Cecilia le decía, a veces: "Nuestro amor es imposible". Y a continuación le refería una amplia retahíla de causas por las cuales era mejor que su historia no creciera. La primera, la familia de Iturregui. Su mujer y sus hijos, que eran mudos testigos de una infidelidad, de una relación que se desarrollaba más allá de las normas, tanto más allá que se enfrentaba directamente a ellas. Luego estaban las demás cosas. Estaba, por ejemplo, la actitud de la gente. En el Lyon D'Or, en la Bilbaina, en el Amparo... Miguel notaba siempre las miradas duras, frías; los saludos distantes de sus amigos, de las personas "comme il faut" del Bilbao de toda la vida. Pero también advertía, quizás de una forma un tanto ingenua, que solo se trataba de las primeras expresiones. Luego, a lo mejor, después de verle con ella, la cosa cambiaba.
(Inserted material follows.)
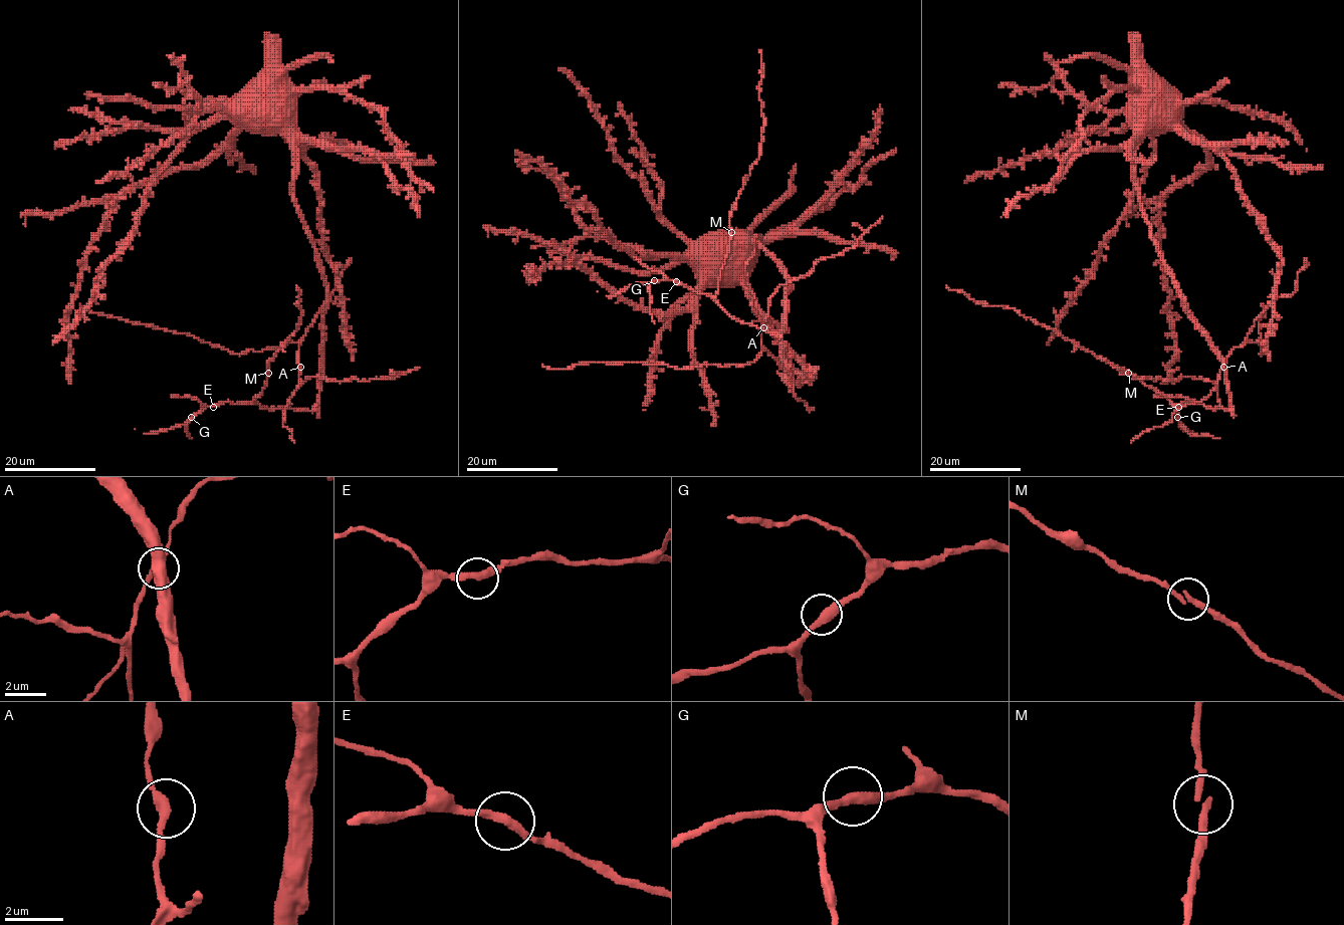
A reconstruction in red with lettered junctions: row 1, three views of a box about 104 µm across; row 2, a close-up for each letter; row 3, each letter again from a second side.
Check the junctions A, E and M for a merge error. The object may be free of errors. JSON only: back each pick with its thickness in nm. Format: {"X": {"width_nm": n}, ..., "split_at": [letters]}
{"split_at": []}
Y es que tenia la sensación de que daba comienzo una reacción muy diferente, la presidida por la envidia. Porque Cecilia les gustaba a todos, no solo a él. Aunque era él quien paseaba a Cecilia, era él quien convidaba a Cecilia a comer, era él quien publicaba sus poemas. Sus poemas. Ya no eran textos rescatados de sus libros de Arequipa; versos dedicados a no se sabia muy bien qué persona. Los poemas de hoy eran suyos, eran de Miguel, pensados en Miguel, contando su amor por él. Como ese que decía: "Sigue así, Con tu querer distante, Que me vuelve loca. Llévate a donde vayas, Mi corazón, Que yo no tengo razón Pata olvidarte. Pero, ven. No ye alejes mucho de mi boca Tengo las manos frías, Mi cuerpo anhelante Te desea Sigue así, Y déjame que sea Para ti Como la sombra de una rosa diletante.